Given problem 1: List every organization named in the passage about the Energywatch complaint.
***** Passage
3. As can be seen from EW.1, the said complaint by Energywatch also mentioned the fact that 2.2 million npower gas customers had been affected by one or both changes made by npower to its said methodology in 2007. The amount of money that the said 2.2 million customers appear to have overpaid could approach or even exceed £100million. This matter was therefore no trivial issue.
4. There was also the clearly foreseeable possibility that beyond the said 2.2 million npower gas customers already affected (across the country), the actions of npower could potentially be repeated by that company, or any other energy supply company, in future; and that this complaint by Energywatch had far wider implications than simply the matter in hand.
5. No doubt that is why Energywatch saw fit to add the words
“Importance: High”
at the very top of its complaint document (EW.1.).
6. It is indicated in EW.1 that Energywatch had originally raised the issue directly with npower, but that despite npower’s responses, Energywatch still felt there was a case to answer, and referred to matter to Ofgem for investigation and consideration.
7. It is fair to say Energywatch found it impossible to accept the answers given to it by npower as a valid defence. For example here are three extracts from EW.1
i. “npower suggest that they were under no obligation to inform their 2.2 million customers affected of this as they had reduced their prices (of the second tier) at the same time. We would suggest that this is a spurious argument, burying detriment in amongst a price reduction…. an underhand way of introducing a measure that is detrimental to consumers without them knowing.”
ii. “the fact that the two changes to the first tier structure were applied in the same 12 month period, must result in consumer detriment.”
iii. “we are concerned that the npower first tier of more expensive units does not relate to a period covering a year, ie 12 months, but covers the 'tariff year’. They define the ‘tariff year’ as being the period 12 months from any tariff change. Thus in 2007….. That represents 3 "years" in less than actual 12 months period.”
8. The said Energywatch complaint ends with the sentence beginning “I would formally request Ofgem to investigate this matter…”
9. The Concise Oxford English Dictionary defines “investigate” as “to carry out a formal or systematic enquiry into (an incident or allegation) so as to establish the truth”.
10. Yet it is clear from document “OFG.1” (reproduced in Appendix 2) – a document which describes the nature of Ofgem’s investigation - that Ofgem simply accepted at face value the same statements from npower that Energywatch found it so hard to accept.
11. Indeed the fact that Ofgem accepted npower’s excuses at face value is beyond doubt, since OFG.1 (being as stated a description of the nature of the Ofgem investigation) makes no mention whatever of any challenge, question or concern by Ofgem regarding the said statements from npower.
12. I submit that, had the so-called investigation by Ofgem been properly conducted, it would have placed the onus upon npower to establish beyond any reasonable doubt the veracity of npower’s said statements that it made to Energywatch and Ofgem.
**********
Given problem 2: Reproduce the lines of the listing verbatim, starting with the line that contains "name author: Hook. & Arn." and going on through the final line of the listing.
***** Provided entries
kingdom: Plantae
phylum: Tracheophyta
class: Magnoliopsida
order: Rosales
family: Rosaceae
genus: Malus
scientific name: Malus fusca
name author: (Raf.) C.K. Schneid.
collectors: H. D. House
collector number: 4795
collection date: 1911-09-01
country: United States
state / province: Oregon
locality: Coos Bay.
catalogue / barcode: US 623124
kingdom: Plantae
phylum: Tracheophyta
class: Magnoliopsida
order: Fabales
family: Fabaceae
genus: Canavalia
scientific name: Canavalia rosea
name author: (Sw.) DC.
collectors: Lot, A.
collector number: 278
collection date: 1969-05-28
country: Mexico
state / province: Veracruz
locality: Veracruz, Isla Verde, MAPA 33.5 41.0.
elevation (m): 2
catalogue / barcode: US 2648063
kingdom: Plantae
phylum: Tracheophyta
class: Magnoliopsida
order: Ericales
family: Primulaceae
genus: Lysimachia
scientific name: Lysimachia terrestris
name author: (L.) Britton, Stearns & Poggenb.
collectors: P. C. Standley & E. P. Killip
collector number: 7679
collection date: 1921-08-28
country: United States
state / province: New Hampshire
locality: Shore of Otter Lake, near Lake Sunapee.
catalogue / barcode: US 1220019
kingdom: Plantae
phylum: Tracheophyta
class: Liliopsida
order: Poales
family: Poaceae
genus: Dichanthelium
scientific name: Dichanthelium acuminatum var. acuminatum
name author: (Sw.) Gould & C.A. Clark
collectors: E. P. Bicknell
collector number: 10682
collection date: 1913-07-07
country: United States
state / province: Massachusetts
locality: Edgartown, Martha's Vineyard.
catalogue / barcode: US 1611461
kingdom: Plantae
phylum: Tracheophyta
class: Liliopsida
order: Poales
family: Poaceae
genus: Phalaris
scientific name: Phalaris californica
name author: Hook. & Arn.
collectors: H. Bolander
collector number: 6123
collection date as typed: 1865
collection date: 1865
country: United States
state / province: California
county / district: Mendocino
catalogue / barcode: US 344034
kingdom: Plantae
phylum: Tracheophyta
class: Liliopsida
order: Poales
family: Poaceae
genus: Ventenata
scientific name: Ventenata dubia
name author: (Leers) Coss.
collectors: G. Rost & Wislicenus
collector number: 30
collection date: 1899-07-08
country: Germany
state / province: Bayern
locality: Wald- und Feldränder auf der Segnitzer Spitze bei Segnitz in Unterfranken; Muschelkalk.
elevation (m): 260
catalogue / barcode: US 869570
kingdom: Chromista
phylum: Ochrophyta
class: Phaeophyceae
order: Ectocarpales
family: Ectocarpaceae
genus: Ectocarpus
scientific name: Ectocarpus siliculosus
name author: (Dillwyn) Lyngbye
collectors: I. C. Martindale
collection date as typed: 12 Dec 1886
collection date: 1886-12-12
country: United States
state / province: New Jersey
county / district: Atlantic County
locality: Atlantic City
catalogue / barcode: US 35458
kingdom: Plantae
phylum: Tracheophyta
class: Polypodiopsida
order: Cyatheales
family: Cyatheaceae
**********
Exercise output 1: Energywatch, npower, Ofgem

Exercise output 2:
name author: Hook. & Arn.
collectors: H. Bolander
collector number: 6123
collection date as typed: 1865
collection date: 1865
country: United States
state / province: California
county / district: Mendocino
catalogue / barcode: US 344034
kingdom: Plantae
phylum: Tracheophyta
class: Liliopsida
order: Poales
family: Poaceae
genus: Ventenata
scientific name: Ventenata dubia
name author: (Leers) Coss.
collectors: G. Rost & Wislicenus
collector number: 30
collection date: 1899-07-08
country: Germany
state / province: Bayern
locality: Wald- und Feldränder auf der Segnitzer Spitze bei Segnitz in Unterfranken; Muschelkalk.
elevation (m): 260
catalogue / barcode: US 869570
kingdom: Chromista
phylum: Ochrophyta
class: Phaeophyceae
order: Ectocarpales
family: Ectocarpaceae
genus: Ectocarpus
scientific name: Ectocarpus siliculosus
name author: (Dillwyn) Lyngbye
collectors: I. C. Martindale
collection date as typed: 12 Dec 1886
collection date: 1886-12-12
country: United States
state / province: New Jersey
county / district: Atlantic County
locality: Atlantic City
catalogue / barcode: US 35458
kingdom: Plantae
phylum: Tracheophyta
class: Polypodiopsida
order: Cyatheales
family: Cyatheaceae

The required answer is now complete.